TASK GOAL: Looking at the records below, say how many lines contain "none". Nothing else belongs in the answer.

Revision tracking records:

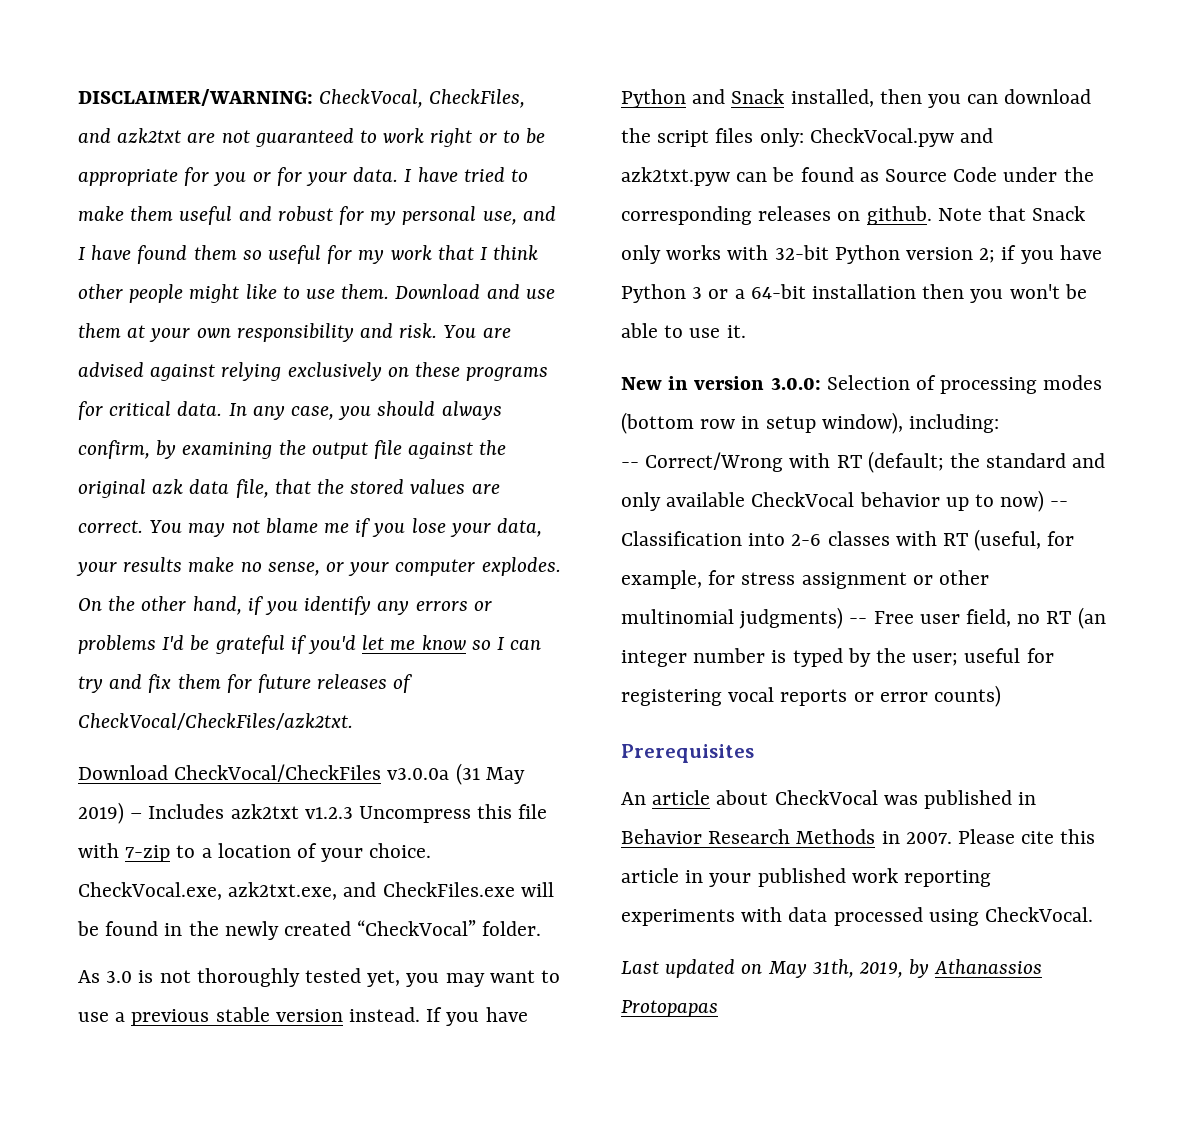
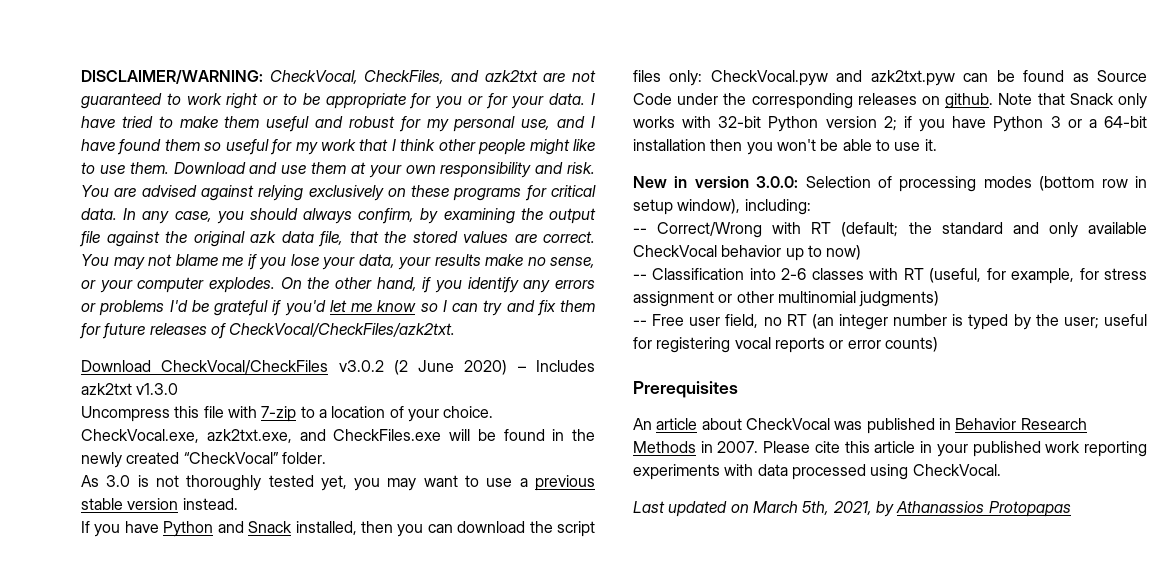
[387,763,525,785] [78,802,124,824] v3.0.0a (31 May 2019) -> [338,360,508,375] v3.0.2 (2 June 2020)
[304,807,353,819] v1.2.3 -> [136,383,179,395] v1.3.0 //
(421, 1014) none -> (238, 504) //
(1045, 501) none -> (862, 252) //
(844, 618) none -> (940, 299) //
[767,959,904,978] May 31th, 2019, -> [752,501,872,515] March 5th, 2021,

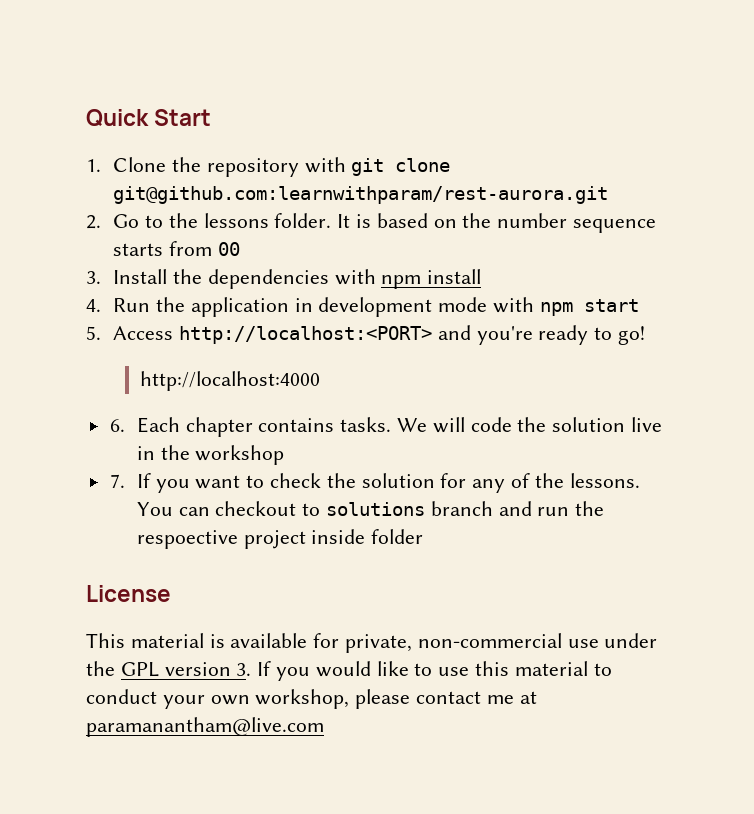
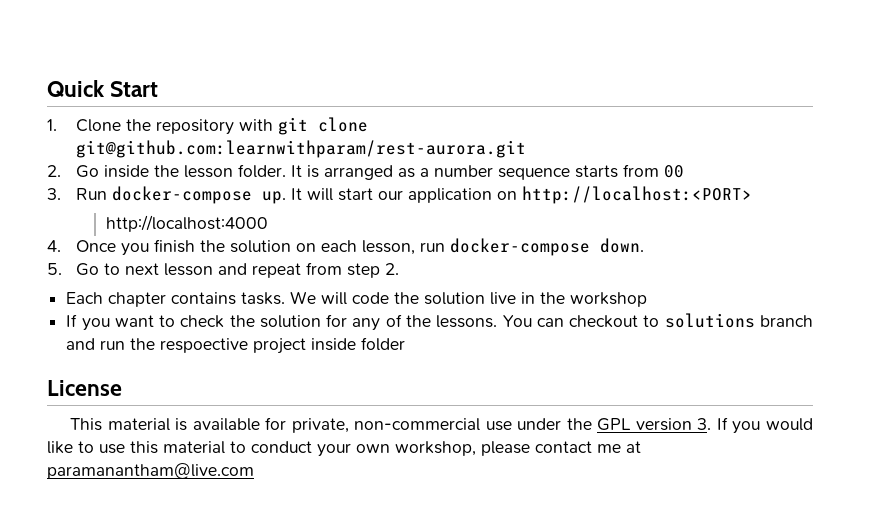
[144,213,492,228] to the lessons folder. It is based on the -> [104,164,430,180] inside the lesson folder. It is arranged as a
[113,269,482,289] [86,297,639,317] [86,325,646,345] [140,371,321,391] [109,419,125,432] Install the dependencies with npm install // 4. Run the application in development mode with npm start // 5. Access http://localhost:<PORT> and you're ready to go! // http://localhost:4000 // 6. -> [76,186,753,204] [105,215,268,232] [47,238,645,256] [47,262,400,278] Run docker-compose up. It will start our application on http://localhost:<PORT> // http://localhost:4000 // 4. Once you finish the solution on each lesson, run docker-compose down. // 5. Go to next lesson and repeat from step 2. //
[109,474,125,488] 7. -> (648, 299) none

RESPONSE BELOW: 4